Hoe te herdenken? We legden de vraag voor aan filosofen Maarten Doorman, Daan Roovers en René ten Bos.
Maarten Doorman: In de discussie rond Dodenherdenking zie je twee trends terugkomen. Oorspronkelijk werden alleen de slachtoffers van de Tweede Wereldoorlog herdacht, sinds 1961 herdenken we alle Nederlandse oorlogsslachtoffers sinds het uitbreken van de Tweede Wereldoorlog. De vraag die terugkeert is of we dat niet moeten uitbreiden. Met ook slachtoffers die niet de Nederlandse nationaliteit hebben, bijvoorbeeld. Daarnaast is er de kwestie wie je nou wel en wie je nou niet slachtoffer noemt. Zijn niet ook Nederlanders die aan de kant van de bezetter stonden, in zekere zin slachtoffer?

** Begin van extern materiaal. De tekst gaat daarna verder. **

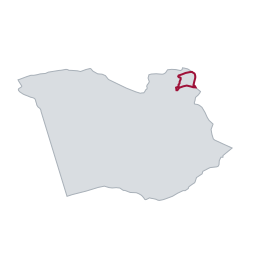 where Yumbe sits in Uganda, rotated 73°
{"feature_id": "UGA-3086", "entity_name": "Yumbe", "entity_type": "District", "adm_level": 1, "iso_a3": "UGA", "parent_name": "Uganda", "parent_adm1": "", "projection": "robinson", "projection_center": [31.315, 3.455], "detail": "fine", "context": "in_parent", "style": "outline", "palette": "rose", "viewbox_px": 256, "rotation_deg": 73, "n_neighbors": 0, "source": "natural_earth", "source_scale": "10m", "svg_char_len": 2665}
<svg xmlns="http://www.w3.org/2000/svg" viewBox="0 0 256 256"><g transform="rotate(73 128 128)"><path d="M175.5,206.3L172.3,206.3L167.2,206.3L162.0,206.3L156.8,206.3L151.7,206.3L146.5,206.3L141.3,206.3L136.1,206.3L131.0,206.3L125.8,206.3L120.6,206.3L115.5,206.3L110.3,206.3L105.1,206.3L99.9,206.3L94.8,206.3L89.6,206.3L86.6,206.3L85.9,206.2L85.5,206.1L83.6,206.5L81.6,207.9L79.4,208.5L77.1,208.3L76.8,208.4L75.7,208.4L74.0,208.3L72.5,208.7L71.3,210.0L70.1,212.1L68.0,214.6L66.3,216.8L64.9,218.4L61.7,221.0L60.0,221.7L59.1,221.6L58.5,221.1L57.5,217.8L56.9,217.3L50.6,219.0L49.7,219.0L49.8,218.0L49.3,210.2L49.2,205.5L50.1,202.5L50.5,199.1L50.6,196.1L51.7,190.9L51.3,187.8L52.8,177.0L53.2,175.3L53.8,170.1L54.7,168.4L55.5,167.8L56.6,164.6L58.6,159.5L60.1,156.9L59.8,151.1L60.0,147.2L60.3,146.3L63.4,144.9L67.3,141.2L69.0,137.0L71.3,134.3L75.9,132.5L89.4,117.9L95.7,110.0L98.4,106.0L98.5,104.5L99.0,102.6L97.9,101.1L96.6,99.8L96.2,98.5L95.1,97.9L93.5,97.9L92.4,97.0L91.2,95.3L90.0,94.1L86.1,94.2L83.2,92.4L83.2,90.0L84.4,85.1L86.6,79.5L86.7,78.0L86.4,76.7L85.9,75.6L84.9,74.4L83.9,73.1L84.7,69.1L86.1,65.2L87.2,63.2L88.4,61.0L88.0,59.2L86.4,58.3L87.2,56.6L89.0,53.6L92.5,50.6L95.5,48.6L97.5,48.6L101.5,50.2L105.0,52.1L107.0,52.2L109.4,51.4L114.3,48.0L115.5,49.1L116.9,51.1L118.5,54.5L121.5,56.0L123.0,57.1L124.1,57.4L124.7,57.1L125.9,54.5L127.3,53.0L129.9,51.2L135.7,49.8L139.8,49.3L141.6,49.0L144.5,48.2L149.1,45.5L153.7,49.0L158.6,49.6L163.4,49.6L164.9,48.6L165.7,47.7L170.8,42.0L177.6,34.3L182.1,45.2L183.7,45.8L183.4,46.8L183.1,47.7L186.0,50.3L189.7,51.7L191.0,53.1L191.1,54.5L189.9,60.9L190.1,62.7L191.3,69.1L193.5,70.5L195.4,77.0L199.3,79.7L199.9,80.5L200.8,83.6L202.0,87.0L202.9,87.8L203.5,88.0L204.6,91.6L204.0,93.7L204.9,99.8L206.3,105.4L206.7,112.0L206.8,114.9L206.7,116.7L206.4,119.2L205.7,120.6L204.4,122.0L203.1,124.2L201.9,126.6L201.1,127.8L201.7,131.4L201.6,132.3L201.2,132.8L199.5,133.3L197.2,134.3L195.8,135.2L193.9,137.0L192.3,139.0L190.3,144.7L186.8,149.2L186.3,150.7L183.0,153.4L181.6,156.7L180.7,160.7L179.4,163.6L176.7,167.6L176.1,173.9L176.1,186.4L175.4,200.7L175.5,206.3Z" fill="#d9dde1" stroke="#a8b0b8" stroke-width="1"/><path d="M106.3,52.9L106.6,52.6L107.0,52.1L107.5,51.8L108.9,51.5L108.1,53.7L106.6,55.9L104.6,59.4L104.3,62.9L104.5,67.3L106.3,69.7L106.0,70.6L103.4,70.2L103.3,68.7L102.7,67.3L101.9,67.1L101.2,66.9L100.8,66.1L100.3,65.6L98.8,65.1L97.6,64.1L97.0,63.5L96.2,63.2L95.5,63.0L94.9,63.4L94.6,64.2L94.1,64.7L93.3,64.9L92.6,64.2L92.5,60.5L92.2,56.9L92.6,52.6L93.1,50.4L93.3,50.3L94.1,49.6L95.2,48.6L95.9,48.4L97.3,48.4L98.5,48.6L99.7,49.0L102.1,50.5L105.8,52.7L106.3,52.9Z" fill="none" stroke="#9f1239" stroke-width="2"/></g></svg>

Daan Roovers: Ik vind zo'n herdenking van vluchtelingen op het Rembrandtplein een mooi initiatief, maar je moet het niet vermengen met de Nationale Dodenherdenking op de Dam. Doe het op een andere plaats en liefst ook een andere tijd. De grotere sociale verbanden waarin wij leven, worden gevormd en bijeengehouden door collectieve herinneringen, dus vind ik het belangrijk met het oog op die collectieve achtergrond om de officiële herdenking in tact te laten. Als je aan die herinneringen gaat morrelen, verliezen ze hun waarde.

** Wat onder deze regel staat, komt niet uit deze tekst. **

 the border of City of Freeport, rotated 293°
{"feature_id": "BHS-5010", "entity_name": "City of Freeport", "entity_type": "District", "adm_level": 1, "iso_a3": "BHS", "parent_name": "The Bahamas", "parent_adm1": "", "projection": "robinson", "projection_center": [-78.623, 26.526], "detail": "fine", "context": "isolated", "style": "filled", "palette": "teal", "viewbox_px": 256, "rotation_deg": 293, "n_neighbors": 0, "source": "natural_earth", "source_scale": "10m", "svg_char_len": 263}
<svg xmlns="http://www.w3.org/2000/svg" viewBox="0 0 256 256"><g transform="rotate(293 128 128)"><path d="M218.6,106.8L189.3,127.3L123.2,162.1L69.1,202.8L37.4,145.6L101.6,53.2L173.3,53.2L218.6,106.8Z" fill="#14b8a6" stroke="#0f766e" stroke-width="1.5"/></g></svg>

René ten Bos: Je moet niet teveel op een hoop willen gooien. Natuurlijk trek ik me het lot van vluchtelingen aan, maar 4 mei gaat vooral over de Tweede Wereldoorlog, en dan met name over de Holocaust. Nijmegen, waar ik woon, is zwaar getroffen tijdens de oorlog. Ik heb wel mensen gesproken die zich dat nog kunnen herinneren, en voor hen betekent het veel als op 4 mei om 19:30 uur de Waalbrug dichtgaat, voor de herdenking. Ook vrienden van mij gaan daar naartoe. De inhoud van die herdenking moet je beschermen, er moet een zekere vormvastheid zijn. In de discussie over de invulling van Dodenherdenking zie je al een soort leegte ontstaan.